Here is my final contribution to the Cato Unbound mini-colloquium on libertarianism and antidiscrimination laws.

Meanwhile, my friend Bryan Caplan criticizes my argument (read the original essay here) that Title II was justified on libertarian grounds to break up the Jim Crow cartel. He argues that the logical implications of my argument that Title II suggest that the government should also have regulated the speech and marriage markets:

In fact, simple deregulation probably would have worked better for business than for marriage or speech. Both marriage and speech have a strong herding component. Most individuals don’t want to marry a member of a group that most people don’t want to marry, and most individuals don’t want to say things that most people don’t want to say. Despite weak incentives to defy the cartel, though, deregulation still worked wonders. In for-profit business, on the other hand, contrarian strategies often pay, big time. The first firm that hires qualified minorities or accepts minorities’ patronage cleans up. That’s quite an incentive for defiance.

I agree with Bryan that the segregationist cartel was very vulnerable to defectors, and, indeed, once Title II was passed, segregation in public places dissipated much more quickly and with far less violence and other resistance than almost anyone anticipated at the time.

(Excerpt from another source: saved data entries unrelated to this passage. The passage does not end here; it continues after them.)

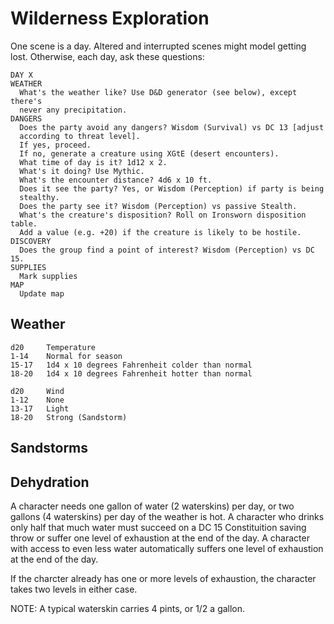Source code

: # Wilderness Exploration

One scene is a day. Altered and interrupted scenes might model getting lost. Otherwise, each day, ask these questions:

	DAY X
	WEATHER
	  What's the weather like? Use D&D generator (see below), except there's
	  never any precipitation.
	DANGERS
	  Does the party avoid any dangers? Wisdom (Survival) vs DC 13 [adjust
	  according to threat level].
	  If yes, proceed.
	  If no, generate a creature using XGtE (desert encounters).
	  What time of day is it? 1d12 x 2.
	  What's it doing? Use Mythic.
	  What's the encounter distance? 4d6 x 10 ft.
	  Does it see the party? Yes, or Wisdom (Perception) if party is being
	  stealthy.
	  Does the party see it? Wisdom (Perception) vs passive Stealth.
	  What's the creature's disposition? Roll on Ironsworn disposition table.
	  Add a value (e.g. +20) if the creature is likely to be hostile.
	DISCOVERY
	  Does the group find a point of interest? Wisdom (Perception) vs DC 15.
	SUPPLIES
	  Mark supplies
	MAP
	  Update map


## Weather

	d20		Temperature
	1-14	Normal for season
	15-17	1d4 x 10 degrees Fahrenheit colder than normal
	18-20	1d4 x 10 degrees Fahrenheit hotter than normal

	d20		Wind
	1-12	None
	13-17	Light
	18-20	Strong (Sandstorm)

## Sandstorms



## Dehydration

A character needs one gallon of water (2 waterskins) per day, or two gallons (4 waterskins) per day of the weather is hot. A character who drinks only half that much water must succeed on a DC 15 Constituition saving throw or suffer one level of exhaustion at the end of the day. A character with access to even less water automatically suffers one level of exhaustion at the end of the day.

If the charcter already has one or more levels of exhaustion, the character takes two levels in either case.

NOTE: A typical waterskin carries 4 pints, or  1/2 a gallon.
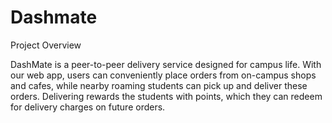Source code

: # Dashmate
Project Overview

DashMate is a peer-to-peer delivery service designed for campus life. With our web app, users can conveniently place orders from on-campus shops and cafes, while nearby roaming students can pick up and deliver these orders. Delivering rewards the students with points, which they can redeem for delivery charges on future orders.

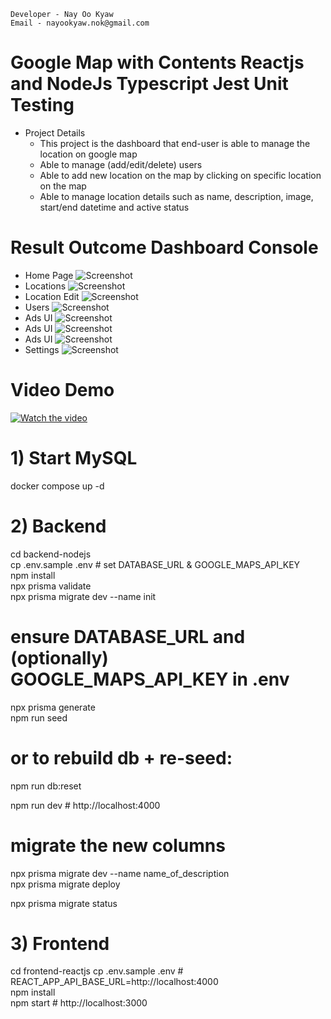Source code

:     Developer - Nay Oo Kyaw
    Email - nayookyaw.nok@gmail.com

# Google Map with Contents Reactjs and NodeJs Typescript Jest Unit Testing
* Project Details
    - This project is the dashboard that end-user is able to manage the location on google map
    - Able to manage (add/edit/delete) users
    - Able to add new location on the map by clicking on specific location on the map
    - Able to manage location details such as name, description, image, start/end datetime and active status

# Result Outcome Dashboard Console
* Home Page
![Screenshot](./result_img/home.png)
* Locations
![Screenshot](./result_img/locations.png)
* Location Edit
![Screenshot](./result_img/locationedit.png)
* Users
![Screenshot](./result_img/users.png)
* Ads UI
![Screenshot](./result_img/ads1.png)
* Ads UI
![Screenshot](./result_img/ads2.png)
* Ads UI
![Screenshot](./result_img/ads3.png)
* Settings
![Screenshot](./result_img/setting.png)

# Video Demo
[![Watch the video](./result_img/home.png)](https://www.youtube.com/watch?v=-noOvzstzB0)

# 1) Start MySQL
docker compose up -d

# 2) Backend
cd backend-nodejs <br>
cp .env.sample .env           # set DATABASE_URL & GOOGLE_MAPS_API_KEY <br>
npm install <br>
npx prisma validate <br>
npx prisma migrate dev --name init <br>

# ensure DATABASE_URL and (optionally) GOOGLE_MAPS_API_KEY in .env
npx prisma generate <br>
npm run seed <br>
# or to rebuild db + re-seed:
npm run db:reset <br>

npm run dev                   # http://localhost:4000 <br>

# migrate the new columns
npx prisma migrate dev --name name_of_description <br>
npx prisma migrate deploy <br>

npx prisma migrate status <br>


# 3) Frontend
cd frontend-reactjs
cp .env.sample .env           # REACT_APP_API_BASE_URL=http://localhost:4000 <br>
npm install <br>
npm start                     # http://localhost:3000 <br>
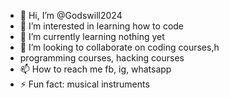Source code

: - 👋 Hi, I’m @Godswill2024
- 👀 I’m interested in learning how to code
- 🌱 I’m currently learning nothing yet
- 💞️ I’m looking to collaborate on coding courses,h
- programming courses, hacking courses
- 📫 How to reach me fb, ig, whatsapp
- ⚡ Fun fact: musical instruments 

<!---
Godswill2024/Godswill2024 is a ✨ special ✨ repository because its `README.md` (this file) appears on your GitHub profile.
You can click the Preview link to take a look at your changes.
--->
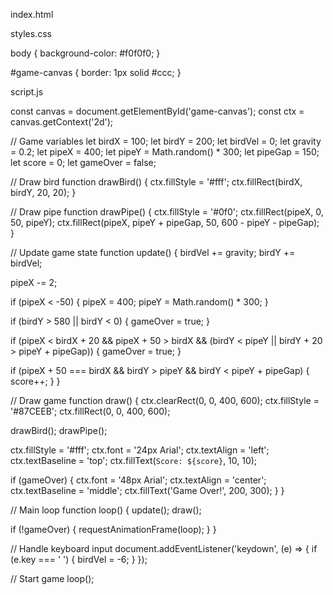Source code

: index.html

<!DOCTYPE html>
<html>
<head>
  <meta charset="UTF-8">
  <title>Flappy Bird</title>
  <link rel="stylesheet" href="styles.css">
</head>
<body>
  <canvas id="game-canvas" width="400" height="600"></canvas>
  <script src="script.js"></script>
</body>
</html>

styles.css

body {
  background-color: #f0f0f0;
}

#game-canvas {
  border: 1px solid #ccc;
}

script.js

const canvas = document.getElementById('game-canvas');
const ctx = canvas.getContext('2d');

// Game variables
let birdX = 100;
let birdY = 200;
let birdVel = 0;
let gravity = 0.2;
let pipeX = 400;
let pipeY = Math.random() * 300;
let pipeGap = 150;
let score = 0;
let gameOver = false;

// Draw bird
function drawBird() {
  ctx.fillStyle = '#fff';
  ctx.fillRect(birdX, birdY, 20, 20);
}

// Draw pipe
function drawPipe() {
  ctx.fillStyle = '#0f0';
  ctx.fillRect(pipeX, 0, 50, pipeY);
  ctx.fillRect(pipeX, pipeY + pipeGap, 50, 600 - pipeY - pipeGap);
}

// Update game state
function update() {
  birdVel += gravity;
  birdY += birdVel;

  pipeX -= 2;

  if (pipeX < -50) {
    pipeX = 400;
    pipeY = Math.random() * 300;
  }

  if (birdY > 580 || birdY < 0) {
    gameOver = true;
  }

  if (pipeX < birdX + 20 && pipeX + 50 > birdX && (birdY < pipeY || birdY + 20 > pipeY + pipeGap)) {
    gameOver = true;
  }

  if (pipeX + 50 === birdX && birdY > pipeY && birdY < pipeY + pipeGap) {
    score++;
  }
}

// Draw game
function draw() {
  ctx.clearRect(0, 0, 400, 600);
  ctx.fillStyle = '#87CEEB';
  ctx.fillRect(0, 0, 400, 600);

  drawBird();
  drawPipe();

  ctx.fillStyle = '#fff';
  ctx.font = '24px Arial';
  ctx.textAlign = 'left';
  ctx.textBaseline = 'top';
  ctx.fillText(`Score: ${score}`, 10, 10);

  if (gameOver) {
    ctx.font = '48px Arial';
    ctx.textAlign = 'center';
    ctx.textBaseline = 'middle';
    ctx.fillText('Game Over!', 200, 300);
  }
}

// Main loop
function loop() {
  update();
  draw();

  if (!gameOver) {
    requestAnimationFrame(loop);
  }
}

// Handle keyboard input
document.addEventListener('keydown', (e) => {
  if (e.key === ' ') {
    birdVel = -6;
  }
});

// Start game
loop();
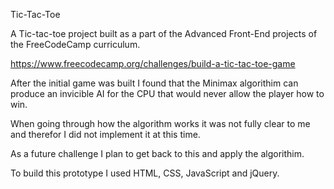 Tic-Tac-Toe

A Tic-tac-toe project built as a part of the Advanced Front-End projects of the FreeCodeCamp curriculum.

https://www.freecodecamp.org/challenges/build-a-tic-tac-toe-game

After the initial game was built I found that the Minimax algorithim can produce an invicible AI for the CPU that would never allow the player how to win.

When going through how the algorithm works it was not fully clear to me and therefor I did not implement it at this time.

As a future challenge I plan to get back to this and apply the algorithim.

To build this prototype I used HTML, CSS, JavaScript and jQuery.
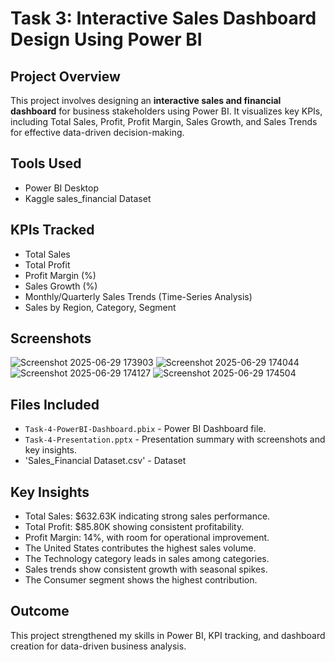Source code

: # Task 3: Interactive Sales Dashboard Design Using Power BI

## Project Overview
This project involves designing an **interactive sales and financial dashboard** for business stakeholders using Power BI. It visualizes key KPIs, including Total Sales, Profit, Profit Margin, Sales Growth, and Sales Trends for effective data-driven decision-making.

## Tools Used
- Power BI Desktop
- Kaggle sales_financial Dataset

## KPIs Tracked
- Total Sales
- Total Profit
- Profit Margin (%)
- Sales Growth (%)
- Monthly/Quarterly Sales Trends (Time-Series Analysis)
- Sales by Region, Category, Segment

## Screenshots
![Screenshot 2025-06-29 173903](https://github.com/user-attachments/assets/eff1a69f-0468-4db3-9f5b-7d17576527c8)
![Screenshot 2025-06-29 174044](https://github.com/user-attachments/assets/6b2b0ced-db73-4123-8ca5-a5febe0f4e71)
![Screenshot 2025-06-29 174127](https://github.com/user-attachments/assets/4f6a8026-35d9-49d7-88ed-4ff7ec6df04d)
![Screenshot 2025-06-29 174504](https://github.com/user-attachments/assets/469f475b-c34f-465d-8344-a0251b96f6a3)





## Files Included
- `Task-4-PowerBI-Dashboard.pbix` - Power BI Dashboard file.
- `Task-4-Presentation.pptx` - Presentation summary with screenshots and key insights.
- 'Sales_Financial Dataset.csv' - Dataset

## Key Insights
- Total Sales: \$632.63K indicating strong sales performance.
- Total Profit: \$85.80K showing consistent profitability.
- Profit Margin: 14%, with room for operational improvement.
- The United States contributes the highest sales volume.
- The Technology category leads in sales among categories.
- Sales trends show consistent growth with seasonal spikes.
- The Consumer segment shows the highest contribution.

## Outcome
This project strengthened my skills in Power BI, KPI tracking, and dashboard creation for data-driven business analysis.
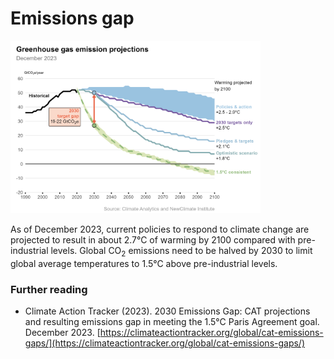 # Emissions gap

<img src="plot.jpeg" alt="Emissions gap" width="400"/>

As of December 2023, current policies to respond to climate change are projected to result in about 2.7°C of warming by 2100 compared with pre-industrial levels. Global CO<sub>2</sub> emissions need to be halved by 2030 to limit global average temperatures to 1.5°C above pre-industrial levels.

### Further reading
- Climate Action Tracker (2023). 2030 Emissions Gap: CAT projections and resulting emissions gap in meeting the 1.5°C Paris Agreement goal. December 2023. [https://climateactiontracker.org/global/cat-emissions-gaps/](https://climateactiontracker.org/global/cat-emissions-gaps/)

However, the vulnerability of Jim Crow segregation was precisely the reason why white southerners who supported it were so intent on preventing any deviations from it. For example, in 1902, when Jim Crow was becoming firmly established, there were two private integrated universities in the South, one in Kentucky and one in Tennesse. By 1904, both states had passed laws forcing these universities to segregate. These universities were marginal institutions that served only a small fraction of the South’s populations, yet even border-state Kentucky couldn’t tolerate this small deviation from Jim Crow segregation.

Perhaps, as Bryan suggests, a 1964 law simply banning such segregation laws would have quickly led to the demise of the Jim Crow cartel. My reading of history, though, is that significant pockets of the South would have resisted through whatever formal and informal means were available, and that Title II was therefore necessary to break the cartel.